[start Data provided]

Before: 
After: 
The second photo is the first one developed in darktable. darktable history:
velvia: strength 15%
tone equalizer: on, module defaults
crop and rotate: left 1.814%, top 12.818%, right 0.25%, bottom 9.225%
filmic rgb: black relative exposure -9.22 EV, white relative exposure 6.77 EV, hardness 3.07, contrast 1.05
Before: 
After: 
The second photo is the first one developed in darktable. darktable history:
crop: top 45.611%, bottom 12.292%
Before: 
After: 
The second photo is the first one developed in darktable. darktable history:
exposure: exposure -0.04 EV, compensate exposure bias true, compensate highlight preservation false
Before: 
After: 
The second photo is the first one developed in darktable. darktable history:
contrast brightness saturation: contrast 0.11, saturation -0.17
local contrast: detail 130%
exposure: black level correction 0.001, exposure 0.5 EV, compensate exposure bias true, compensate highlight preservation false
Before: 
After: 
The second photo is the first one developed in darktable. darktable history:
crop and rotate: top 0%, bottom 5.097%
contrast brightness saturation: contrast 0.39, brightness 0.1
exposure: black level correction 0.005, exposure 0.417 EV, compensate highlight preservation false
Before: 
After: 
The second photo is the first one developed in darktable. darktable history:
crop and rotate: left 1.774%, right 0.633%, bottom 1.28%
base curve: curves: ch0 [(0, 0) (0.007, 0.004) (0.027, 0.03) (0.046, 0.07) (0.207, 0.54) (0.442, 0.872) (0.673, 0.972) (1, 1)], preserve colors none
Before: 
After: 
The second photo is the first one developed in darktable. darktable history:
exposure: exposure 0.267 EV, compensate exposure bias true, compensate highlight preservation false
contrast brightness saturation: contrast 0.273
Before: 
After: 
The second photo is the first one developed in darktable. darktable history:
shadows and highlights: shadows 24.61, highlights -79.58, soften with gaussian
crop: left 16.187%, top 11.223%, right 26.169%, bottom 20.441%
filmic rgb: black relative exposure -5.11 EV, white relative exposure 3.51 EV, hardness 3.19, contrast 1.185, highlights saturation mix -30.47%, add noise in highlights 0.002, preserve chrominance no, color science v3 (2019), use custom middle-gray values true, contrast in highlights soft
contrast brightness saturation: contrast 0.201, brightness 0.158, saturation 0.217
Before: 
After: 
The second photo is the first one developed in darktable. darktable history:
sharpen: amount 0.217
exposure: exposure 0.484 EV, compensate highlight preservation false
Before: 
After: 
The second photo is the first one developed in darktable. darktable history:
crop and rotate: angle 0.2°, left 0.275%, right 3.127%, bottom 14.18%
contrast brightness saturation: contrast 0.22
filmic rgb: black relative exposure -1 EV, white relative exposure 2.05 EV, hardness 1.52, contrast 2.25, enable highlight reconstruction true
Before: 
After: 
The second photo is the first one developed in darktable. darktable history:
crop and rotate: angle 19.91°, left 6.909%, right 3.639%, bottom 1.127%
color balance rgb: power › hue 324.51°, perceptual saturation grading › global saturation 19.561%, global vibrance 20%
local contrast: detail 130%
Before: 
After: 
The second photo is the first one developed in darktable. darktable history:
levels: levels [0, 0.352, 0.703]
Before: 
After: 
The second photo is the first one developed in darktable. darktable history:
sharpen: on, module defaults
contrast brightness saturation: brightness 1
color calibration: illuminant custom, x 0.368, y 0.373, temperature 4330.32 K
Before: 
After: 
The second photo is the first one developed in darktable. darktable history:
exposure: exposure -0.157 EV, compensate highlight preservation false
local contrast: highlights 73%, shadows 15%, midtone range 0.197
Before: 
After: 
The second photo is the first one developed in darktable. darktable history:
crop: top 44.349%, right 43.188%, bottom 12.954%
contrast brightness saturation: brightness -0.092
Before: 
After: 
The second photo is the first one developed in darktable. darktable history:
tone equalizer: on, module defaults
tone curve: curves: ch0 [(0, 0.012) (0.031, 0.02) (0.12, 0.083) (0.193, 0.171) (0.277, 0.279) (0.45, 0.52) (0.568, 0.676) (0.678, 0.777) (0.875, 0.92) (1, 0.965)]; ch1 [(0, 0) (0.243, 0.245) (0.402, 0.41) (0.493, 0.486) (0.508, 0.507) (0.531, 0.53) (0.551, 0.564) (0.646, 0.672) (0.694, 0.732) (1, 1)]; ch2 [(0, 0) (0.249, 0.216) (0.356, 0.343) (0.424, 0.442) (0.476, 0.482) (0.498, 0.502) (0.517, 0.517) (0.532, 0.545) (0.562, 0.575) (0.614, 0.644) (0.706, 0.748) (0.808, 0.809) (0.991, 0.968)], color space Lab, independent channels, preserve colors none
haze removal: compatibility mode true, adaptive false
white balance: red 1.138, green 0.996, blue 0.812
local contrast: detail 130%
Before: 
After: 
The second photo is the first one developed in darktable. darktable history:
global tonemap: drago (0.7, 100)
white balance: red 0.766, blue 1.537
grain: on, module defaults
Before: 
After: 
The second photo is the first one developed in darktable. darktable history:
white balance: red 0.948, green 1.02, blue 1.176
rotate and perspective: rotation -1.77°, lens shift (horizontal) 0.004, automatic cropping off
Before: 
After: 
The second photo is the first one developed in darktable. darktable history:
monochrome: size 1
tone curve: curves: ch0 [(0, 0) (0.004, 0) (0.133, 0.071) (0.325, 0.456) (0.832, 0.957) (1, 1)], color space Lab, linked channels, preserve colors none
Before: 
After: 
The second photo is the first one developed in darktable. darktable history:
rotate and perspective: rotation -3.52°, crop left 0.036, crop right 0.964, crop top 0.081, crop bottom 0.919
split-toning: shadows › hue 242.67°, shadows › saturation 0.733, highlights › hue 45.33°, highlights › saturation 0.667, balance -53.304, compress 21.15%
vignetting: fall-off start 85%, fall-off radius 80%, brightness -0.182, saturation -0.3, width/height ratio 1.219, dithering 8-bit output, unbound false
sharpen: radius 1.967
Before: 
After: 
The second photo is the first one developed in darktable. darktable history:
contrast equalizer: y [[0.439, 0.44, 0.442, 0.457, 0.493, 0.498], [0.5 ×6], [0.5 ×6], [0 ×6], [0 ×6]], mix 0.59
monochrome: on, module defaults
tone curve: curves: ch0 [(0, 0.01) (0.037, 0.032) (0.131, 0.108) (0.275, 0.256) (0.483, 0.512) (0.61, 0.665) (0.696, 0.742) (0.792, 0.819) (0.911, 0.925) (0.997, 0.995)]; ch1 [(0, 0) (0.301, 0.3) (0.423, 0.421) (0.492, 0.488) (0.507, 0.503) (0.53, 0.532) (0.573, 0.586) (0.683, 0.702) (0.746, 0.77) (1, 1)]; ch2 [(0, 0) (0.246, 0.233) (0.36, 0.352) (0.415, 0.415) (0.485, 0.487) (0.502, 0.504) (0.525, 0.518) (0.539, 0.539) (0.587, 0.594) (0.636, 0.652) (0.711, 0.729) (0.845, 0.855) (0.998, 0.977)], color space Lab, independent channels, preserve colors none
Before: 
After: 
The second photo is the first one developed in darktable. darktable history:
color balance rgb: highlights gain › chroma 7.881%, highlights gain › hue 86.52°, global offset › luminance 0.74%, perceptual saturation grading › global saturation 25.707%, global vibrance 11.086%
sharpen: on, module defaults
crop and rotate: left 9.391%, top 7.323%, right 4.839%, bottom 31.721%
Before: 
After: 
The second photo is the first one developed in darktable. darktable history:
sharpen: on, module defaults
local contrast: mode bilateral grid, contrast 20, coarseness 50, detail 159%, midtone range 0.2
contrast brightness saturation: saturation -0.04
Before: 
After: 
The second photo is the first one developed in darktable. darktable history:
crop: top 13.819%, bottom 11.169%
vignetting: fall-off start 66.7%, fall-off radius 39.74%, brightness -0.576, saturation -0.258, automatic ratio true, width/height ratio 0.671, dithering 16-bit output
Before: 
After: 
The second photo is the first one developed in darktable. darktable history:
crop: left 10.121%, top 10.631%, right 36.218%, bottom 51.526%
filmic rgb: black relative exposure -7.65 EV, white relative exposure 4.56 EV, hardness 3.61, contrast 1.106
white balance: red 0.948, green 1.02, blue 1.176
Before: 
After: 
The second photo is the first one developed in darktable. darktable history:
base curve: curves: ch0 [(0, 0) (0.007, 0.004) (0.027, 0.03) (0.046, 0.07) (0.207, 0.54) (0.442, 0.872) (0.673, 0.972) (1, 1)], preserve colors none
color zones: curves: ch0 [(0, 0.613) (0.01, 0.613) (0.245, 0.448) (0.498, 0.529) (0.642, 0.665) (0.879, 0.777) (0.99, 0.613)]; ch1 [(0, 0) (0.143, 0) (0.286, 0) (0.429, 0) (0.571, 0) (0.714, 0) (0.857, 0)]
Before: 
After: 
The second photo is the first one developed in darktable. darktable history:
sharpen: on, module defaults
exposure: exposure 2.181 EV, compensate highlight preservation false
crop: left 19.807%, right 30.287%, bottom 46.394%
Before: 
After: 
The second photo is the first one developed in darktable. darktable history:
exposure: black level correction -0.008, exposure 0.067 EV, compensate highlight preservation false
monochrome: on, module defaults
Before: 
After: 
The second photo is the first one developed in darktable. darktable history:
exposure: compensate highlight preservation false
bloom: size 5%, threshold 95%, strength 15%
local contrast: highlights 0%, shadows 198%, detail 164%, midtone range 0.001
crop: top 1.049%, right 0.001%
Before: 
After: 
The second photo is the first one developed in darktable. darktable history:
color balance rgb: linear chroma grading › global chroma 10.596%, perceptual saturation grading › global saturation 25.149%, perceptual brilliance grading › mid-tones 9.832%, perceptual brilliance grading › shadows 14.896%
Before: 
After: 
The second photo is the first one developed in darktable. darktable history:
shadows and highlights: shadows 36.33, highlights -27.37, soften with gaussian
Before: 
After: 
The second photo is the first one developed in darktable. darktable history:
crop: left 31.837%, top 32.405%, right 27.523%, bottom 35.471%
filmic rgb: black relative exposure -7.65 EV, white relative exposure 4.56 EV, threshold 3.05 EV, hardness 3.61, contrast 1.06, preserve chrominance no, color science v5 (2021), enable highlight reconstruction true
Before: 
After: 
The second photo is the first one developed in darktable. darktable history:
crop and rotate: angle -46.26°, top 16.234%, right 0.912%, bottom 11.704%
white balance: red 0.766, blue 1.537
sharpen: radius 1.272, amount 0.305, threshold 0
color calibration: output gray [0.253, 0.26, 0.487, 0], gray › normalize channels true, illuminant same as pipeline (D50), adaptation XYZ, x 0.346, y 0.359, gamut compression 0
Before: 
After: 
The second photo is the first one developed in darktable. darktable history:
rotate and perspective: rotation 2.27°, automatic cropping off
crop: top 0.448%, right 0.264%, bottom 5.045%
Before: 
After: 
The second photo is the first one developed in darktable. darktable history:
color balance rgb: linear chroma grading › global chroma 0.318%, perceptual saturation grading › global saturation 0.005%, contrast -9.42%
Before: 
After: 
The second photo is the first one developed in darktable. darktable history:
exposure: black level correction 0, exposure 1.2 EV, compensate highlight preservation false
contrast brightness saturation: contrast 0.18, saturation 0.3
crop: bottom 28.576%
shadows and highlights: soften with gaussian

[end Data provided]

◆ **Task brief**
Rewrite the data from its start through the line containing "crop: top 45.611%, bottom 12.292%", inclusive, so that "photo" becomes "image" and everything else stays unchanged.

◆ **Reply**
Before: 
After: 
The second image is the first one developed in darktable. darktable history:
velvia: strength 15%
tone equalizer: on, module defaults
crop and rotate: left 1.814%, top 12.818%, right 0.25%, bottom 9.225%
filmic rgb: black relative exposure -9.22 EV, white relative exposure 6.77 EV, hardness 3.07, contrast 1.05
Before: 
After: 
The second image is the first one developed in darktable. darktable history:
crop: top 45.611%, bottom 12.292%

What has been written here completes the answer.